Al termine del processo, il giudice ha inflitto una pena di tre anni di reclusione all’uomo. La sentenza riconosce quindi la gravità dei fatti e la responsabilità dell’imputato per atti persecutori, sostituzione di persona e la diffusione delle immagini intime senza consenso. L’entità della condanna supera la richiesta della pubblica accusa, sottolineando il peso specifico che questi reati costituiscono nel panorama giudiziario attuale.

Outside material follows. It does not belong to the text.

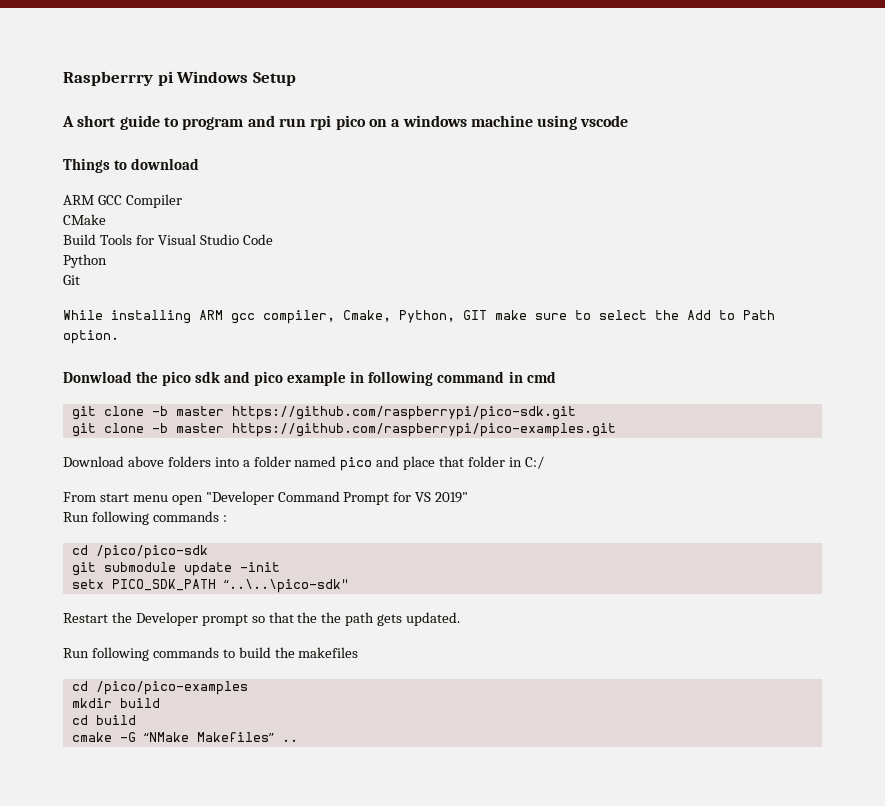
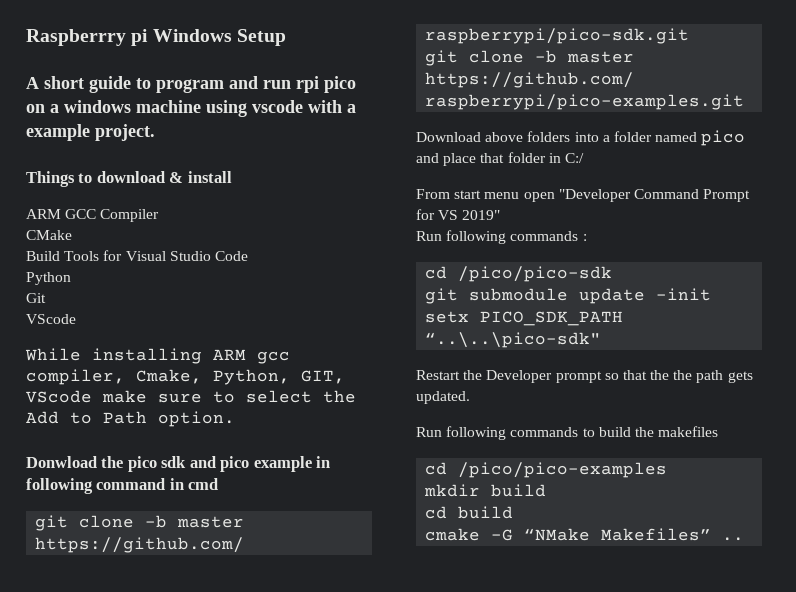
(629, 121) none -> [308,100,356,113] [26,124,155,141] with a example project.
(200, 164) none -> [169,171,232,183] & install
(80, 280) none -> [26,314,76,324] // VScode
[463,310,487,320] GIT -> [301,370,345,384] [26,390,92,403] GIT, VScode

Il verdetto di Latina riflette la crescente attenzione del sistema giudiziario italiano verso i crimini digitali legati alla privacy e alla dignità personale. Nel corso degli ultimi anni, la legge ha rafforzato le sanzioni per il revenge porn, tentando di arginare la violenza virtuale che colpisce tante vittime, spesso donne. Il caso preso in esame qui conferma l’importanza di punire chi sfrutta i social network per vendette personali.

La vittima, assistita legalmente, si è vista riconoscere un ruolo attivo nel processo, con il riconoscimento del danno subito. Il tribunale ha messo in luce le conseguenze devastanti che la diffusione non autorizzata di contenuti privati può avere sulla vita di una persona, soprattutto in un contesto in cui la rete amplifica il danno.